Nun gibt es ein weiteres Verfahren. Der Investor soll auf seinem eigenen Gelände und darüber hinaus die Fläche gerodet haben. Aber: „Eine Waldfläche muss eine Waldfläche bleiben“, äußert sich jemand aus dem Forstamt. Mit Verweis auf ein laufendes Verfahren wird auf jede weitere Stellungnahme verzichtet.

Hintergrund für die „Aufräumaktion“ auf dem Gelände an der Herforder Straße ist vermutlich die Tatsache, dass der Investor versucht, das Objekt zu verkaufen. Im Internet wird der Gebäudekomplex für 500.000 Euro einmal als „Ausstellungs- und Lagerfläche mit zwei großzügigen Wohnungen (kernsaniert), einmal als „Vielseitig nutzbare Immobilie, Privat wie auch gewerblich geeignet“ und einmal als „Pensionat, Zimmervermietung, Bar, Etablissement, Bürofläche oder auch Privat geeignet“ (ohne Preisangabe) angeboten.

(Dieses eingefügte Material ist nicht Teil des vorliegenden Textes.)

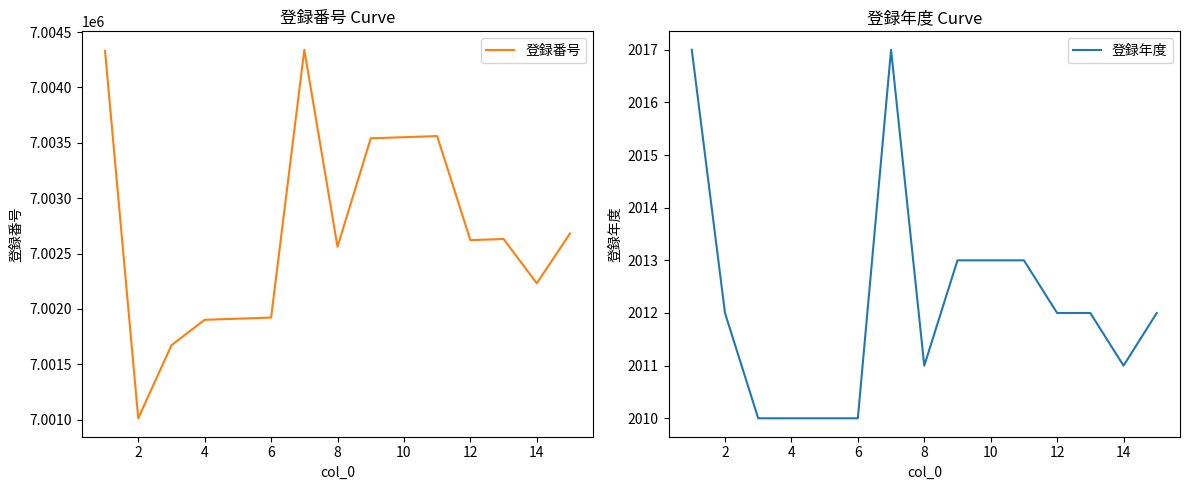

List the series in order of their peak value, highest first.

登録番号, 登録年度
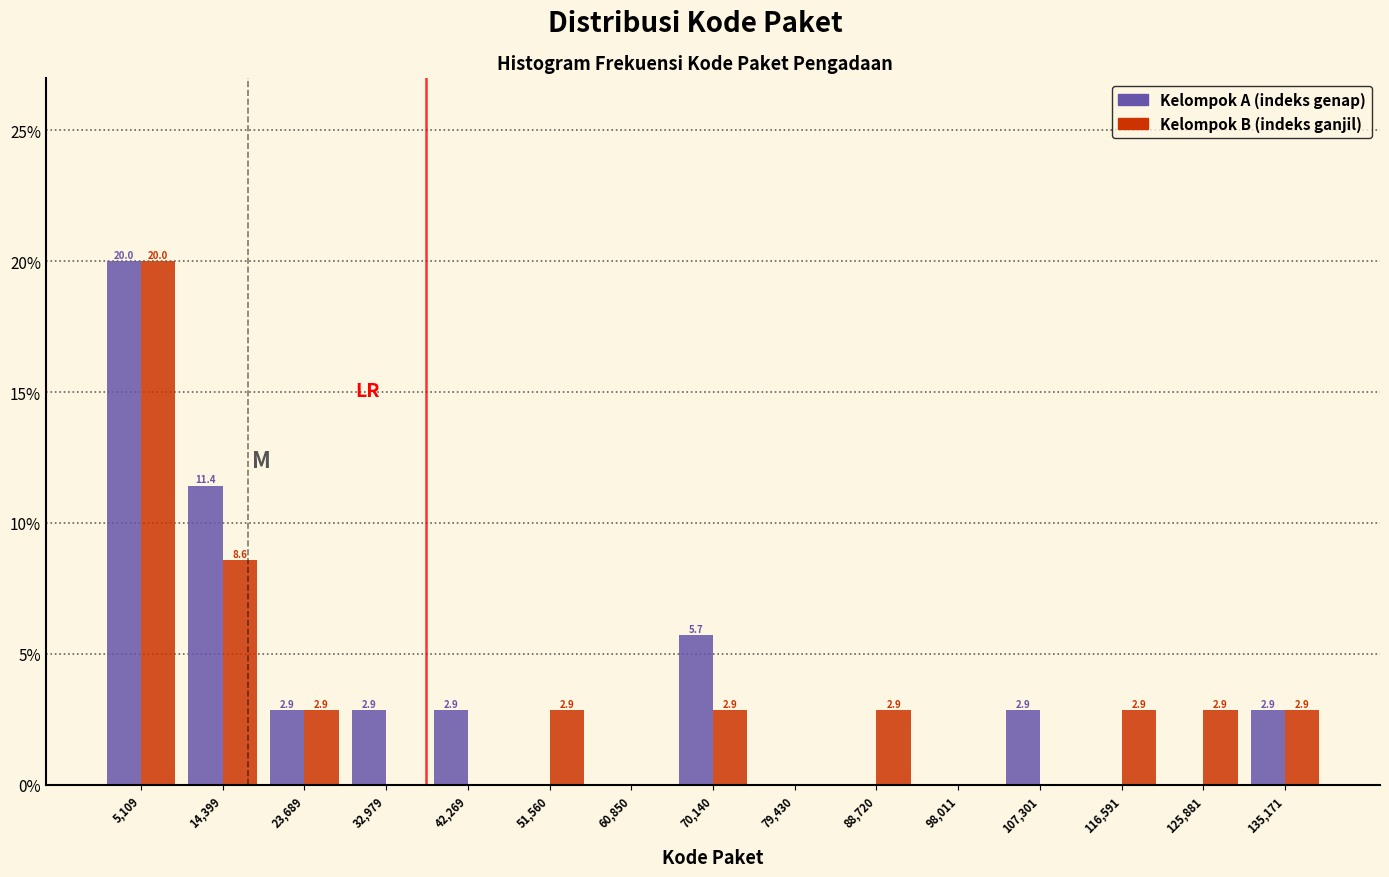

In the Kelompok B (indeks ganjil) series, which range on the x-axis has the tallest bar?

0 to 10000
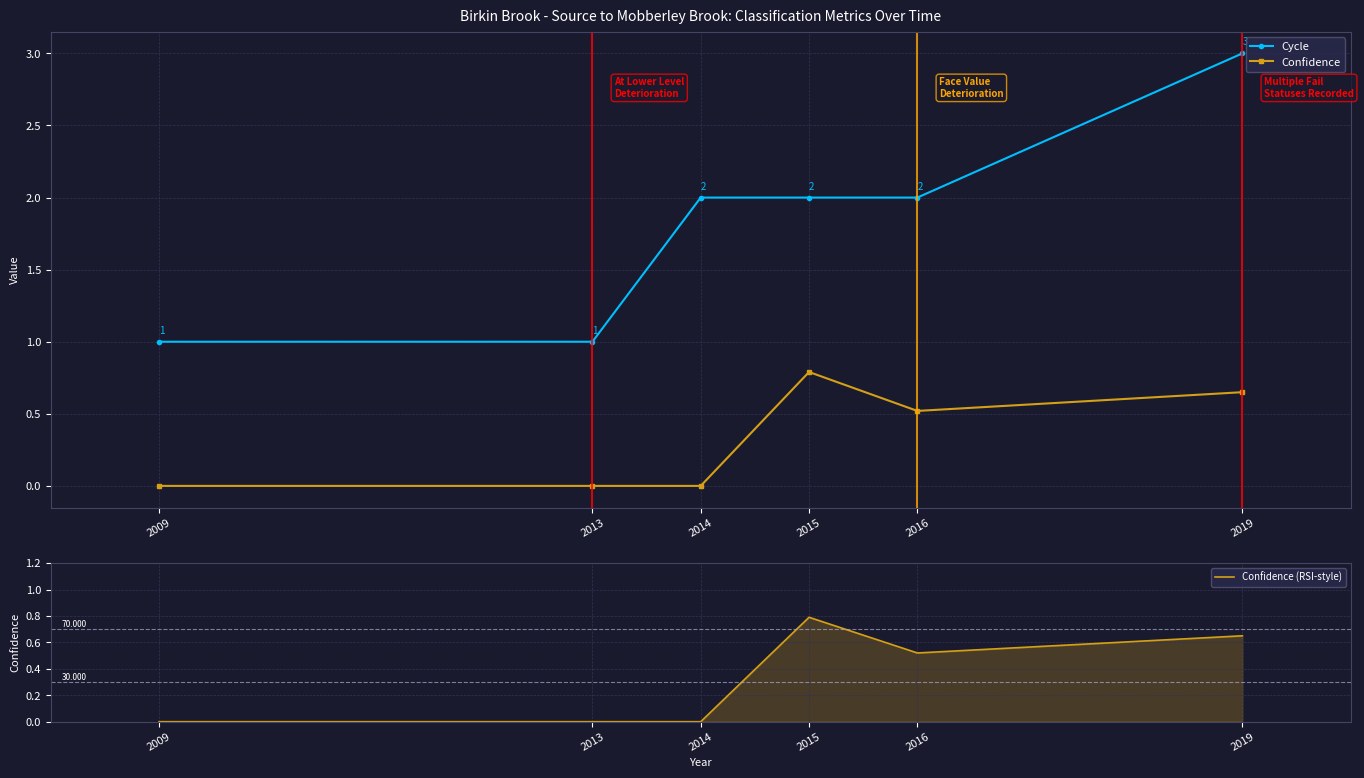

Count the Confidence values in the range 0 to 1.

6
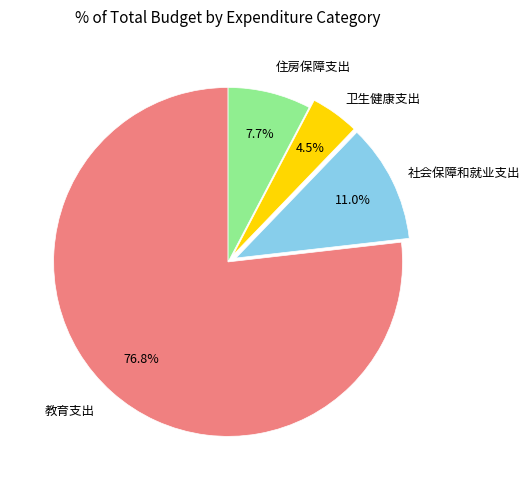

Which category accounts for the majority?

教育支出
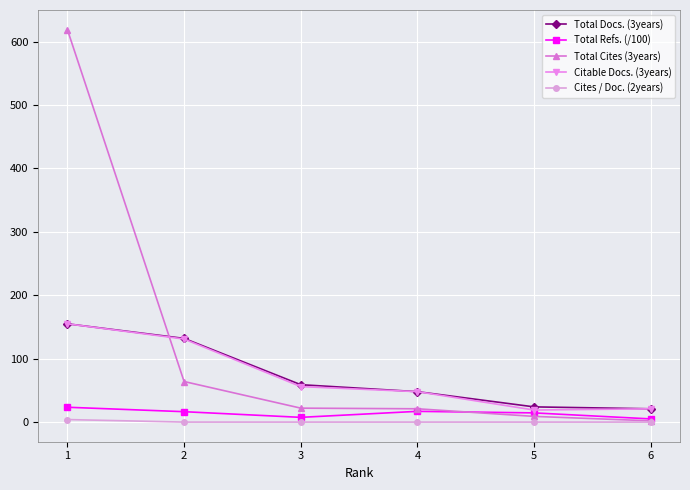

What is the total value across all series at 4?

134.0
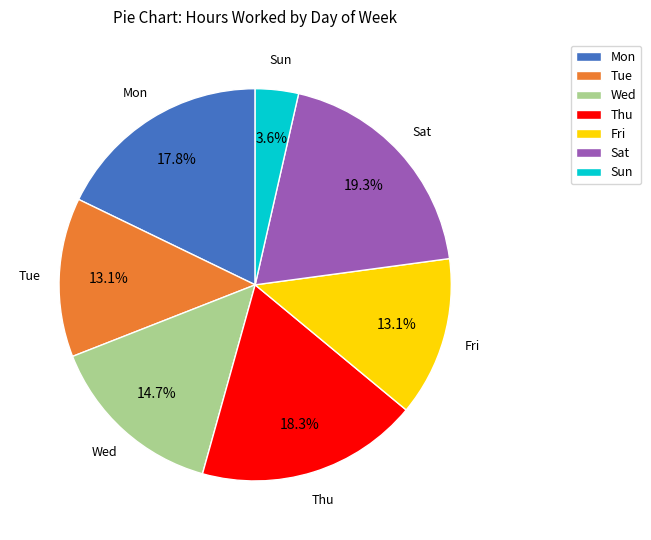

To the nearest percent, what is the average slice percentage?

14%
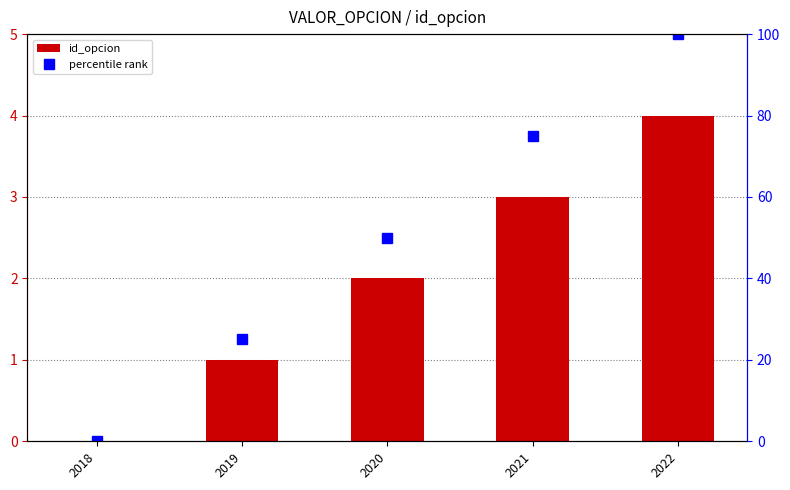

How many series are shown in this chart?

2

Die Wohnfläche wird mit 730, das Grundstück mit 2.800 Quadratmeter angegeben. Eine Bar, wie es sie an dieser Stelle schon einmal gab, werde keine Genehmigung erhalten, heißt es von Seiten der Behörde.

Makler vermarktet Objekt

Mit der Vermarktung hat der Eigentümer ein Makler-Büro beauftragt. Dass im Zusammenhang mit dem Objekt einige Verfahren laufen und dass dieses nicht wieder als Etablissement genutzt werden kann, ist der Maklerin bewusst.

Sie habe aber, so sagt sie, von der Gemeinde Hiddenhausen grünes Licht bekommen, dass eine Nutzungsänderung möglich sei. „Wenn ich einen Käufer gefunden habe, soll ich mich im Rathaus vorstellen, dann kann ich eine entsprechende Nutzung beantragen“, sagt die Maklerin auf Anfrage. Ein Käufer werde bis zum Ende von ihr betreut. Sie geht davon aus, dass das Objekt gewerblich genutzt werden kann. „Es gibt sogar etliche Interessenten für das Objekt“, sagt sie. Ein Verkauf sei bislang allerdings am Preis gescheitert.

Bahnhofstraße 2 – „zu kompliziert“

Die Maklerin bietet übrigens ein weiteres Objekt des Eigentümers an: das Gebäude in der Bahnhofstraße 23 in Schweicheln mit 200 Quadratmetern Wohnfläche und 480 Quadratmetern Grundstück zum Preis von 310.000 Euro. Dies wird als Renditeobjekt angeboten. In der Objektbeschreibung heißt es, dass das Haus seit Februar dauerhaft (5-jähriger Mietvertrag) vermietet sei und jährliche Mieteinnahmen von 36.000 Euro erziele. Auch hier wurden Betrieb (Monteurswohnungen) und Nutzung seitens der Behörden untersagt, weil Baumaßnahmen ohne Genehmigung vorgenommen worden waren.

Die Maklerin möchte dieses Objekt allerdings wieder abgeben. „Zu kompliziert“, sagt sie.